**PAGE TEXT**
* Begin *

Each 30-day rolling average NOX emission rate shall include 
all emissions that occur during all periods within any boiler operating 
day, including emissions from startup, shutdown, and malfunction.
    B. If a valid NOX pounds per hour or heat input is not 
available for any hour for a unit, that heat input and NOX 
pounds per hour shall not be used in the calculation of the 30-day 
rolling average. Each unit must obtain valid hourly data for at least 
90% of the operating hours for each calendar quarter.
    iii. Compliance determinations for SO2.
    A. The 30-day rolling average SO2 emission rate for each 
coal-fired unit shall be calculated in accordance with the following 
procedure: First, sum the total pounds of SO2 emitted from 
the unit during the current boiler operating day and the previous 
twenty-nine (29) boiler-operating days; second, sum the total heat 
input to the unit in MMBtu during the current boiler-operating day and 
the previous twenty-nine (29) boiler-operating day; and third, divide 
the total number of pounds of SO2 emitted during the thirty 
(30) boiler-operating days by the total heat input during the thirty 
(30) boiler-operating days. A new 30-day rolling average SO2 
emission rate shall be calculated for each new boiler operating day. 
Each 30-day rolling average SO2 emission rate shall include 
all emissions that occur during all periods within any boiler-operating 
day, including emissions from startup, shutdown, and malfunction.
    B. If a valid SO2 pounds per hour or heat input is not 
available for any hour for a unit, that heat input and SO2 
pounds per hour shall not be used in the calculation of the 30-day 
rolling average. Each unit must obtain valid hourly data for at least 
90% of the operating hours for each calendar quarter.

* End *

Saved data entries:
* Begin *

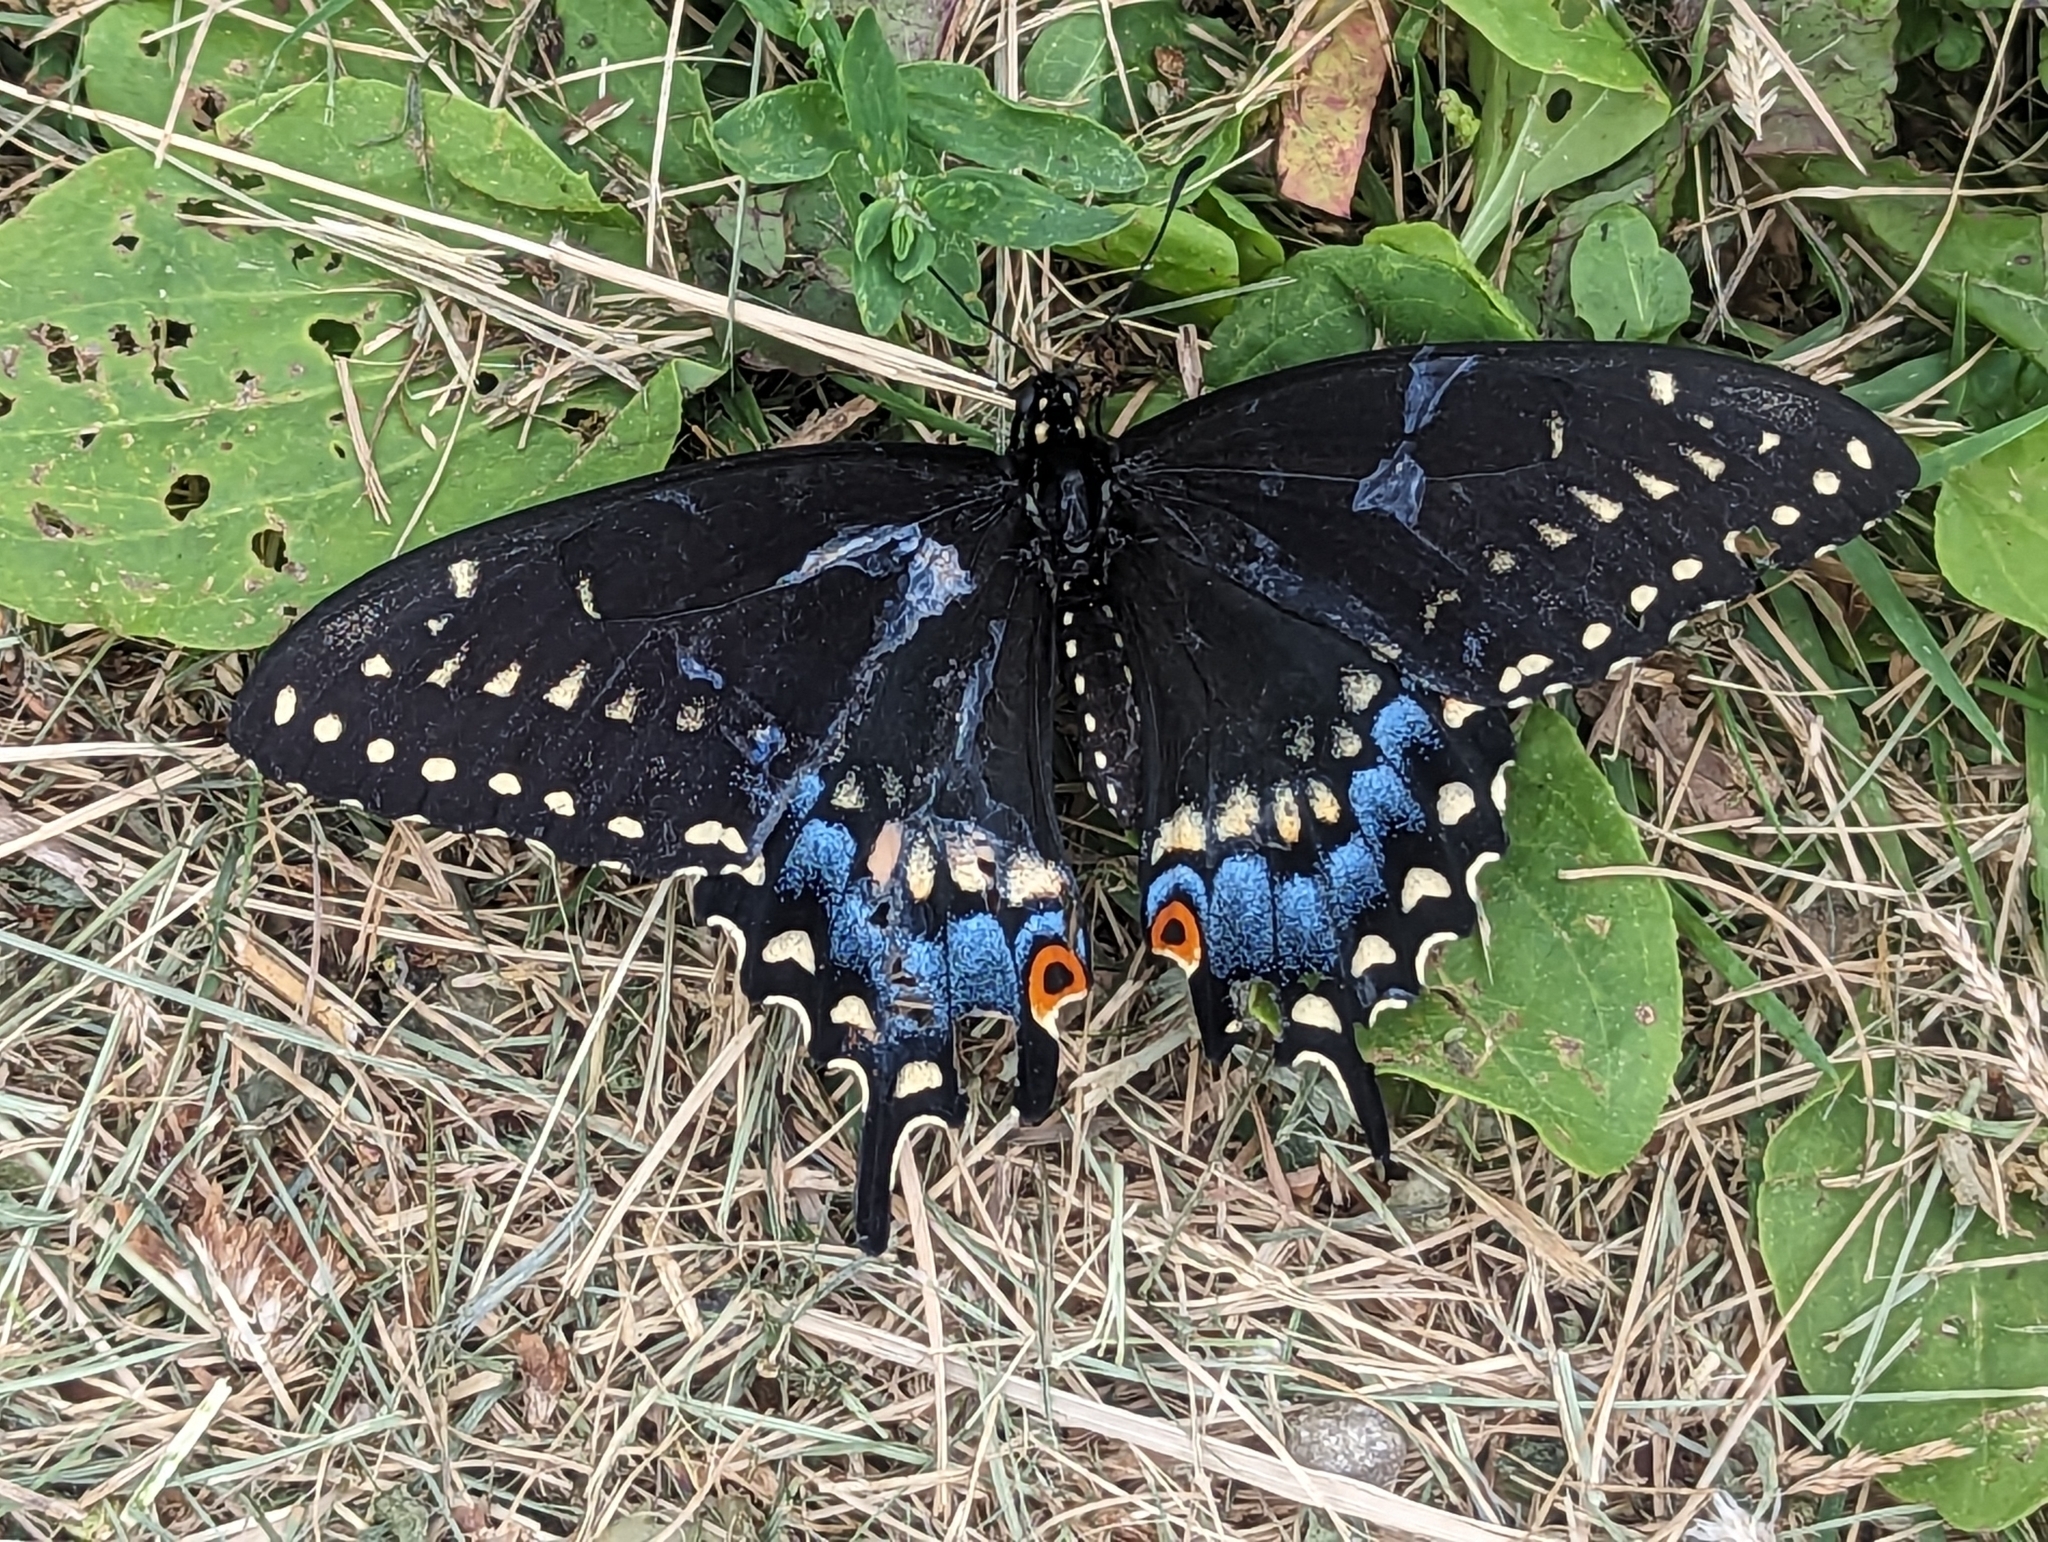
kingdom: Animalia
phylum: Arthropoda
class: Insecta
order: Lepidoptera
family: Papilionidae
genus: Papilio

* End *
* Begin *

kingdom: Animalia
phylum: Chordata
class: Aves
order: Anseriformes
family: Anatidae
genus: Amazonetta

* End *

**TASKS TO CARRY OUT**
1. According to the emissions rules, for at least what share of operating hours in each calendar quarter must each unit obtain valid hourly data?
2. Continue the emissions rules from where they stop.

**FINAL ANSWERS**
1. At least 90% of the operating hours.

2.
    (6) Compliance Determinations for Particulate Matter. Compliance 
with the particulate matter emission limitation for each coal-fired 
unit shall be determined from annual performance stack tests. Within 
sixty (60) days of the compliance deadline specified in paragraph 
(e)(4) of this section, and on at least an annual basis thereafter, the 
owner/operator of each unit shall conduct a stack test on each unit to 
measure PM-10 using 40 CFR part 51, appendix M, Method 201A/202. A test 
protocol shall be submitted to EPA a minimum of 30 days prior to the 
scheduled testing. Each test shall consist of three runs, with each run 
at least 120 minutes in duration and each run collecting a minimum 
sample of 60 dry standard cubic feet. Results shall be reported in lb/
MMBtu using the calculation in 40 CFR part 60 appendix A Method 19. In 
addition to annual stack tests, owner/operator shall monitor 
particulate emissions for compliance with the emission limitations in 
accordance with the applicable Compliance Assurance Monitoring (CAM) 
plan developed and approved in accordance with 40 CFR part 64. The 
averaging time for any other demonstration of the PM-10 compliance or 
exceedance shall be based on a 6-hour average.
    (7) Recordkeeping. The owner or operator of each unit shall 
maintain the following records for at least five years:
    a. All CEMS data, including the date, place, and time of sampling 
or measurement; parameters sampled or measured; and results.
    b. Daily 30-day rolling emission rates for NOX and 
SO2 for each unit, calculated in accordance with paragraph 
(e)(5) of this section.
    c. Records of quality assurance and quality control activities for 
emissions measuring systems including, but not limited to, any records 
required by 40 CFR part 75.
    d. Records of the relative accuracy test for NOX and 
SO2 lb/hr measurement and hourly heat input.
    e. Records of all major maintenance activities conducted on 
emission units, air pollution control equipment, and CEMS.
    f. Any other records required by 40 CFR part 75.
    (8) Reporting. All reports and notifications under this paragraph 
(e) shall be submitted to the Director of Enforcement Division, U.S. 
EPA Region IX, at 75 Hawthorne Street, San Francisco, CA 94105.
    a. The owner/operator shall notify EPA within two weeks after 
completion of installation of combustion controls or Selective 
Catalytic Reactors on any of the units subject to this section.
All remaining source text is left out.